[Exercise prompt]: Each record below must be reproduced exactly as it reads, with its images omitted.
── Provided records
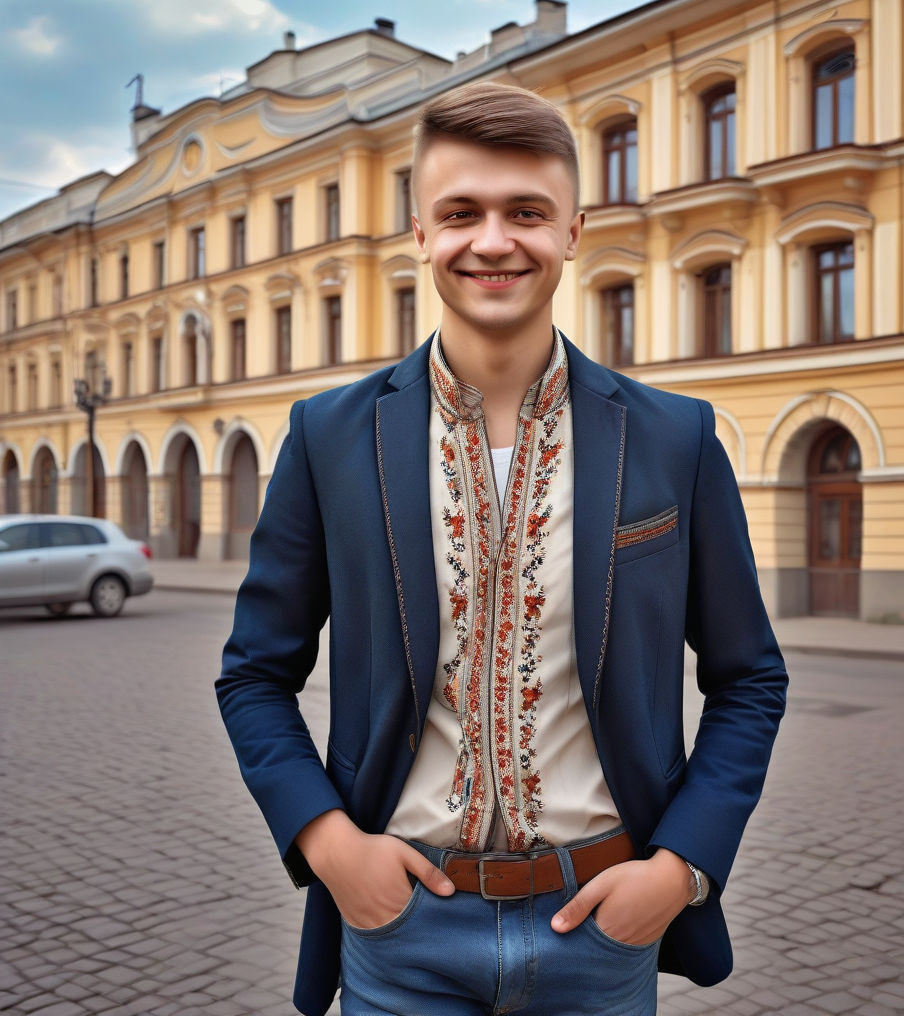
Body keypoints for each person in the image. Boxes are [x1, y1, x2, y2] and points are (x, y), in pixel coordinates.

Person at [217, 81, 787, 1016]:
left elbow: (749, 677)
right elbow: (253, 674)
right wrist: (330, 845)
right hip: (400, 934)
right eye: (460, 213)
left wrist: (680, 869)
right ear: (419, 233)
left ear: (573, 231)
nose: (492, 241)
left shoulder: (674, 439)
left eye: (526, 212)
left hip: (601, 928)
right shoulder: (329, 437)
────
[Answer area]:
Body keypoints for each person in the image. Boxes are [x1, y1, x2, y2] and points are (x, y), in pixel coordinates.

Person at [217, 81, 787, 1016]:
left elbow: (749, 677)
right elbow: (253, 674)
right wrist: (330, 845)
right hip: (400, 934)
right eye: (460, 213)
left wrist: (680, 869)
right ear: (419, 233)
left ear: (573, 231)
nose: (492, 241)
left shoulder: (674, 439)
left eye: (526, 212)
left hip: (601, 928)
right shoulder: (329, 437)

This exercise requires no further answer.